• [Problem to solve]
Go through the listing below and write out exactly the lines from the one that mentions "28: (239, 153, 0.51)" through the one that mentions "50: (236, 192, 0.47)", minus the pictures.

──────────

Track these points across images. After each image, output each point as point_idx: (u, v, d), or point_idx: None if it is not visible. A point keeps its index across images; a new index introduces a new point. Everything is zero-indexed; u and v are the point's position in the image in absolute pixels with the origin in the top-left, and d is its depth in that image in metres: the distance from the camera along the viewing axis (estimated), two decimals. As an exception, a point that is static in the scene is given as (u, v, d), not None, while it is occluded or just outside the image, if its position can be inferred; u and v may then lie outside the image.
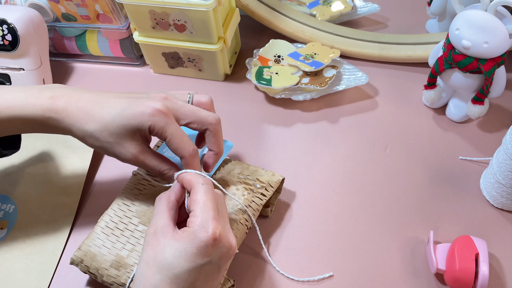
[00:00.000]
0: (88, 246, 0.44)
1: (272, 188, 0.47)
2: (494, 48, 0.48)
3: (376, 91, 0.63)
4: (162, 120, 0.39)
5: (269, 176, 0.48)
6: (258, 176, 0.48)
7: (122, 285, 0.42)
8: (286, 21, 0.68)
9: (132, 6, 0.57)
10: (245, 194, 0.46)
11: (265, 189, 0.47)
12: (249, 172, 0.48)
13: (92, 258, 0.43)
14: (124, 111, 0.40)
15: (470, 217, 0.49)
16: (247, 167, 0.49)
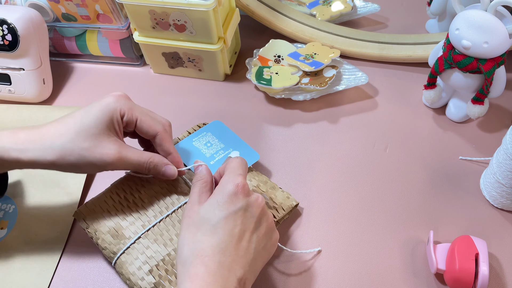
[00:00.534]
0: (94, 205, 0.46)
1: (283, 211, 0.48)
2: (494, 48, 0.48)
3: (376, 91, 0.63)
4: (128, 102, 0.42)
5: (283, 199, 0.49)
6: (272, 196, 0.48)
7: (113, 253, 0.44)
8: (286, 21, 0.68)
9: (132, 6, 0.57)
10: None
11: (276, 210, 0.47)
12: (265, 188, 0.49)
13: (94, 218, 0.45)
14: (88, 111, 0.40)
15: (470, 217, 0.49)
16: (265, 182, 0.50)
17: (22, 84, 0.62)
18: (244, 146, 0.53)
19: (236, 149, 0.52)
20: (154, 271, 0.42)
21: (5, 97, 0.65)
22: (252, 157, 0.52)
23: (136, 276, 0.42)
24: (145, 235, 0.44)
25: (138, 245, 0.43)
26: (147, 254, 0.43)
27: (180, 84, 0.66)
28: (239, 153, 0.51)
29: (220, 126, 0.55)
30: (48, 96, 0.66)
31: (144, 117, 0.42)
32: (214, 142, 0.53)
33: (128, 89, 0.66)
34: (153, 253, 0.43)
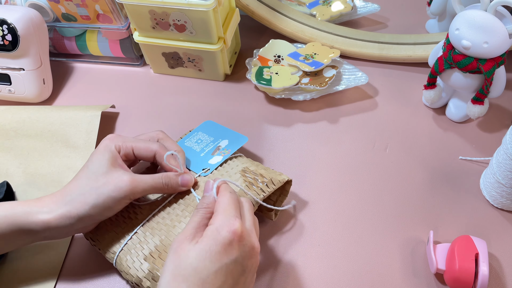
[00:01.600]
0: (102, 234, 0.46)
1: (273, 186, 0.46)
2: (494, 48, 0.48)
3: (376, 91, 0.63)
4: (120, 138, 0.45)
5: (274, 174, 0.47)
6: (262, 172, 0.47)
7: (113, 253, 0.44)
8: (286, 21, 0.68)
9: (132, 6, 0.57)
10: (243, 185, 0.45)
11: (266, 185, 0.46)
12: (255, 167, 0.48)
13: (97, 227, 0.46)
14: (91, 159, 0.43)
15: (470, 217, 0.49)
16: (256, 164, 0.49)
17: (22, 84, 0.62)
18: (232, 134, 0.53)
19: (225, 139, 0.52)
20: (148, 258, 0.42)
21: (5, 97, 0.65)
22: (240, 141, 0.51)
23: (133, 268, 0.42)
24: (140, 229, 0.45)
25: (134, 239, 0.44)
26: (142, 245, 0.43)
27: (180, 84, 0.66)
28: (228, 141, 0.51)
29: (211, 124, 0.55)
30: (48, 96, 0.66)
31: (137, 144, 0.45)
32: (204, 138, 0.53)
33: (128, 89, 0.66)
34: (147, 243, 0.43)
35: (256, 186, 0.45)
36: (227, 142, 0.51)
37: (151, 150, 0.45)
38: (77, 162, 0.55)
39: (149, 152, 0.45)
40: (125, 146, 0.45)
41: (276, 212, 0.50)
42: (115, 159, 0.43)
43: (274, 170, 0.48)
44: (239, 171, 0.47)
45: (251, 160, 0.50)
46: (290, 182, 0.48)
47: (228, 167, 0.48)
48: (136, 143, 0.45)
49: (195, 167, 0.49)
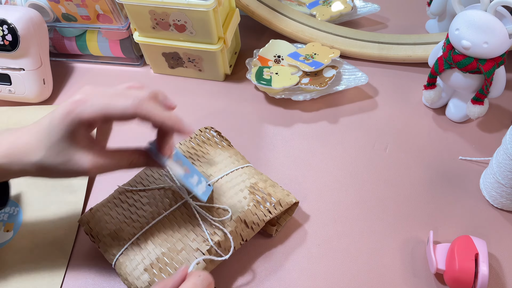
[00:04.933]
0: (97, 210, 0.47)
1: (281, 207, 0.46)
2: (494, 48, 0.48)
3: (376, 91, 0.63)
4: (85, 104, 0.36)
5: (282, 195, 0.47)
6: (271, 192, 0.47)
7: (112, 255, 0.44)
8: (286, 21, 0.68)
9: (132, 6, 0.57)
10: (250, 205, 0.46)
11: (274, 206, 0.46)
12: (264, 185, 0.48)
13: (96, 223, 0.46)
14: (52, 123, 0.37)
15: (470, 217, 0.49)
16: (264, 180, 0.49)
17: (22, 84, 0.62)
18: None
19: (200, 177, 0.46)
20: (149, 269, 0.42)
21: (5, 97, 0.65)
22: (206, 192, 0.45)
23: (132, 276, 0.42)
24: (142, 236, 0.45)
25: (135, 245, 0.44)
26: (143, 254, 0.43)
27: (180, 84, 0.66)
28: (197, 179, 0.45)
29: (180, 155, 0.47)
30: (48, 96, 0.66)
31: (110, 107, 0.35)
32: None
33: (128, 89, 0.66)
34: (148, 252, 0.43)
35: (264, 206, 0.46)
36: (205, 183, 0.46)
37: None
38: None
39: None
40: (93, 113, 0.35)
41: (277, 228, 0.49)
42: (75, 136, 0.36)
43: (281, 188, 0.48)
44: (248, 187, 0.47)
45: (259, 172, 0.50)
46: (297, 203, 0.48)
47: (236, 180, 0.48)
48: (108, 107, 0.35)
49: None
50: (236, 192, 0.47)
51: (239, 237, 0.44)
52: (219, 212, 0.45)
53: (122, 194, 0.48)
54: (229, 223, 0.44)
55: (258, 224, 0.45)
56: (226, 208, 0.45)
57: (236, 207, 0.45)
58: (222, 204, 0.46)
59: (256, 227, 0.45)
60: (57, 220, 0.51)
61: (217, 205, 0.45)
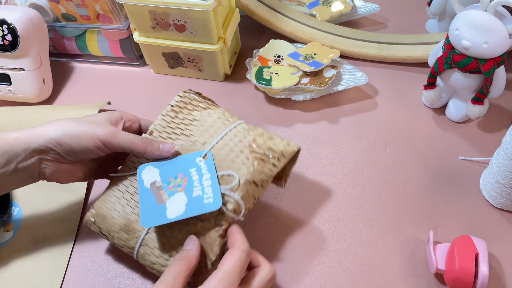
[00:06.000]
0: (99, 207, 0.45)
1: (284, 158, 0.45)
2: (494, 48, 0.48)
3: (376, 91, 0.63)
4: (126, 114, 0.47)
5: (283, 146, 0.45)
6: (271, 145, 0.45)
7: (131, 248, 0.43)
8: (286, 21, 0.68)
9: (132, 6, 0.57)
10: (255, 164, 0.43)
11: (277, 159, 0.44)
12: (262, 140, 0.45)
13: (103, 220, 0.45)
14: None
15: (470, 217, 0.49)
16: (261, 134, 0.46)
17: (22, 84, 0.62)
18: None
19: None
20: (174, 254, 0.41)
21: (5, 97, 0.65)
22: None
23: (158, 264, 0.42)
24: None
25: (151, 234, 0.43)
26: (162, 241, 0.42)
27: (180, 84, 0.66)
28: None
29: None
30: (48, 96, 0.66)
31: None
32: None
33: (128, 89, 0.66)
34: (167, 238, 0.42)
35: (268, 163, 0.44)
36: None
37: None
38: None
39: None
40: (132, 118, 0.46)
41: (285, 179, 0.48)
42: (115, 119, 0.44)
43: (280, 139, 0.46)
44: (247, 147, 0.44)
45: (253, 127, 0.47)
46: (299, 151, 0.46)
47: (233, 141, 0.45)
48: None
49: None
50: (237, 155, 0.44)
51: (251, 198, 0.43)
52: (225, 179, 0.43)
53: (119, 184, 0.46)
54: (239, 188, 0.42)
55: (267, 180, 0.44)
56: (232, 174, 0.43)
57: (242, 171, 0.43)
58: (226, 170, 0.43)
59: (266, 184, 0.44)
60: (57, 220, 0.51)
61: (221, 172, 0.43)
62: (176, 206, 0.41)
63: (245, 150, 0.44)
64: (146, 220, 0.40)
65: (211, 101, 0.50)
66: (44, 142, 0.41)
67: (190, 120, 0.47)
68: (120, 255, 0.48)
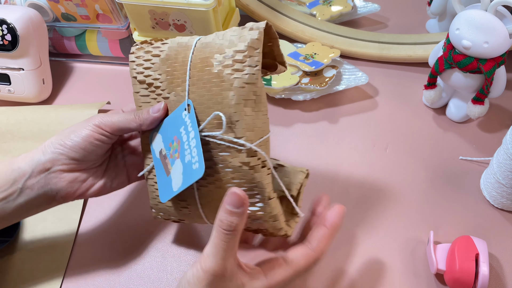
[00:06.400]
0: (154, 204, 0.43)
1: (253, 49, 0.36)
2: (494, 48, 0.48)
3: (376, 91, 0.63)
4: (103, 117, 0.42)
5: (245, 35, 0.36)
6: (234, 41, 0.36)
7: (200, 217, 0.41)
8: (286, 21, 0.68)
9: (132, 6, 0.57)
10: (232, 78, 0.36)
11: (248, 54, 0.36)
12: (221, 43, 0.37)
13: (165, 212, 0.43)
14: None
15: (470, 217, 0.49)
16: (215, 37, 0.39)
17: (22, 84, 0.62)
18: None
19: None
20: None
21: (5, 97, 0.64)
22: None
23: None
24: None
25: (201, 190, 0.40)
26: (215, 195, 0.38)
27: (180, 84, 0.66)
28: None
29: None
30: (48, 96, 0.66)
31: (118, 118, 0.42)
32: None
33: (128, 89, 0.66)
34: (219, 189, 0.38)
35: (243, 63, 0.36)
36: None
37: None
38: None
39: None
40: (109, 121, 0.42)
41: (281, 60, 0.43)
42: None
43: (238, 29, 0.38)
44: (215, 65, 0.37)
45: (207, 37, 0.40)
46: (268, 25, 0.38)
47: (200, 70, 0.38)
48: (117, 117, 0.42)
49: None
50: (210, 81, 0.37)
51: (255, 120, 0.36)
52: (215, 123, 0.36)
53: (152, 171, 0.42)
54: (235, 123, 0.36)
55: (256, 84, 0.35)
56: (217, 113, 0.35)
57: (225, 98, 0.36)
58: (209, 113, 0.36)
59: (260, 91, 0.36)
60: (57, 220, 0.51)
61: (207, 120, 0.36)
62: (177, 176, 0.37)
63: (214, 70, 0.36)
64: (163, 194, 0.38)
65: (159, 40, 0.42)
66: (50, 150, 0.41)
67: (155, 77, 0.41)
68: (120, 254, 0.48)
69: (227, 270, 0.33)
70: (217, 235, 0.33)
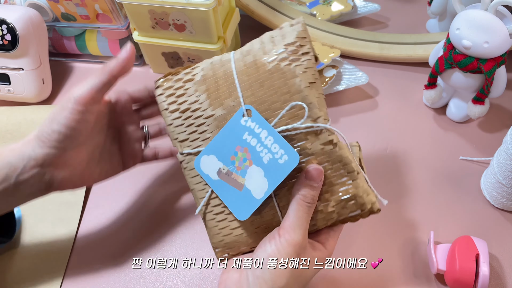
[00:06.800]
0: (219, 240, 0.40)
1: (303, 38, 0.38)
2: (495, 48, 0.48)
3: (376, 91, 0.63)
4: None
5: (288, 28, 0.39)
6: (282, 37, 0.39)
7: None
8: (286, 21, 0.68)
9: (132, 6, 0.57)
10: (292, 68, 0.37)
11: (299, 44, 0.38)
12: (270, 41, 0.40)
13: (234, 243, 0.39)
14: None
15: (471, 217, 0.49)
16: (260, 42, 0.41)
17: (22, 84, 0.62)
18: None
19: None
20: None
21: (5, 97, 0.64)
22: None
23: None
24: None
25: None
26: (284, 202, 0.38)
27: (180, 84, 0.66)
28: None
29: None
30: (48, 96, 0.65)
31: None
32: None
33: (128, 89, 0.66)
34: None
35: (298, 54, 0.38)
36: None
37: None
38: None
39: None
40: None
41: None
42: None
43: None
44: (269, 63, 0.38)
45: (243, 48, 0.41)
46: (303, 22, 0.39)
47: (251, 73, 0.38)
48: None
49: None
50: (269, 80, 0.37)
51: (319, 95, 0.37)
52: (285, 120, 0.37)
53: (209, 202, 0.40)
54: (312, 108, 0.36)
55: (313, 67, 0.37)
56: (293, 104, 0.36)
57: (291, 89, 0.37)
58: (277, 109, 0.37)
59: (316, 74, 0.37)
60: (56, 221, 0.51)
61: (277, 118, 0.37)
62: (257, 183, 0.36)
63: (269, 67, 0.37)
64: (240, 213, 0.37)
65: (186, 67, 0.42)
66: (36, 142, 0.39)
67: (193, 100, 0.40)
68: (120, 255, 0.48)
69: (306, 241, 0.36)
70: (301, 208, 0.35)
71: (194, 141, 0.39)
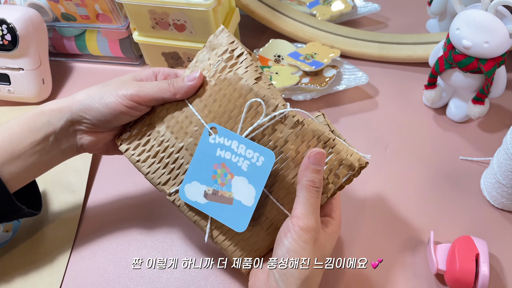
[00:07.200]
0: (238, 255, 0.40)
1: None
2: (495, 48, 0.48)
3: (376, 91, 0.63)
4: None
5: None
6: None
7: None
8: (286, 21, 0.68)
9: (132, 6, 0.57)
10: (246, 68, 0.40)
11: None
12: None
13: (249, 247, 0.40)
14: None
15: (471, 217, 0.49)
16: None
17: (22, 84, 0.62)
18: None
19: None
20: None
21: (5, 97, 0.64)
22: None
23: None
24: None
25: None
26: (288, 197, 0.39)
27: (180, 84, 0.66)
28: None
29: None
30: (48, 96, 0.65)
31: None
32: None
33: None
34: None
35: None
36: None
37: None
38: (77, 161, 0.55)
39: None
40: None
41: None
42: (145, 76, 0.43)
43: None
44: (215, 68, 0.41)
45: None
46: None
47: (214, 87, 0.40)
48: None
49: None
50: (220, 91, 0.40)
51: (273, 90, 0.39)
52: (248, 122, 0.39)
53: None
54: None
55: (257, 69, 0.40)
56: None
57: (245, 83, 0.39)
58: (231, 118, 0.39)
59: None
60: (56, 220, 0.51)
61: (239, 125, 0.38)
62: (244, 192, 0.37)
63: (214, 82, 0.40)
64: (238, 225, 0.37)
65: (139, 124, 0.43)
66: (76, 111, 0.41)
67: (160, 141, 0.42)
68: (120, 255, 0.48)
69: (320, 224, 0.36)
70: (310, 194, 0.36)
71: (176, 177, 0.41)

──────────

• [Exercise response]
28: (239, 153, 0.51)
29: (220, 126, 0.55)
30: (48, 96, 0.66)
31: (144, 117, 0.42)
32: (214, 142, 0.53)
33: (128, 89, 0.66)
34: (153, 253, 0.43)
[00:01.600]
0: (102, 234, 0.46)
1: (273, 186, 0.46)
2: (494, 48, 0.48)
3: (376, 91, 0.63)
4: (120, 138, 0.45)
5: (274, 174, 0.47)
6: (262, 172, 0.47)
7: (113, 253, 0.44)
8: (286, 21, 0.68)
9: (132, 6, 0.57)
10: (243, 185, 0.45)
11: (266, 185, 0.46)
12: (255, 167, 0.48)
13: (97, 227, 0.46)
14: (91, 159, 0.43)
15: (470, 217, 0.49)
16: (256, 164, 0.49)
17: (22, 84, 0.62)
18: (232, 134, 0.53)
19: (225, 139, 0.52)
20: (148, 258, 0.42)
21: (5, 97, 0.65)
22: (240, 141, 0.51)
23: (133, 268, 0.42)
24: (140, 229, 0.45)
25: (134, 239, 0.44)
26: (142, 245, 0.43)
27: (180, 84, 0.66)
28: (228, 141, 0.51)
29: (211, 124, 0.55)
30: (48, 96, 0.66)
31: (137, 144, 0.45)
32: (204, 138, 0.53)
33: (128, 89, 0.66)
34: (147, 243, 0.43)
35: (256, 186, 0.45)
36: (227, 142, 0.51)
37: (151, 150, 0.45)
38: (77, 162, 0.55)
39: (149, 152, 0.45)
40: (125, 146, 0.45)
41: (276, 212, 0.50)
42: (115, 159, 0.43)
43: (274, 170, 0.48)
44: (239, 171, 0.47)
45: (251, 160, 0.50)
46: (290, 182, 0.48)
47: (228, 167, 0.48)
48: (136, 143, 0.45)
49: (195, 167, 0.49)
[00:04.933]
0: (97, 210, 0.47)
1: (281, 207, 0.46)
2: (494, 48, 0.48)
3: (376, 91, 0.63)
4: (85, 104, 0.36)
5: (282, 195, 0.47)
6: (271, 192, 0.47)
7: (112, 255, 0.44)
8: (286, 21, 0.68)
9: (132, 6, 0.57)
10: (250, 205, 0.46)
11: (274, 206, 0.46)
12: (264, 185, 0.48)
13: (96, 223, 0.46)
14: (52, 123, 0.37)
15: (470, 217, 0.49)
16: (264, 180, 0.49)
17: (22, 84, 0.62)
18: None
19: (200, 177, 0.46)
20: (149, 269, 0.42)
21: (5, 97, 0.65)
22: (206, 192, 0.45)
23: (132, 276, 0.42)
24: (142, 236, 0.45)
25: (135, 245, 0.44)
26: (143, 254, 0.43)
27: (180, 84, 0.66)
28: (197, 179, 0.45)
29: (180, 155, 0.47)
30: (48, 96, 0.66)
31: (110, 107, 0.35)
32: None
33: (128, 89, 0.66)
34: (148, 252, 0.43)
35: (264, 206, 0.46)
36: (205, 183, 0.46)
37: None
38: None
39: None
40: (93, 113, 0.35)
41: (277, 228, 0.49)
42: (75, 136, 0.36)
43: (281, 188, 0.48)
44: (248, 187, 0.47)
45: (259, 172, 0.50)
46: (297, 203, 0.48)
47: (236, 180, 0.48)
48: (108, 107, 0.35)
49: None
50: (236, 192, 0.47)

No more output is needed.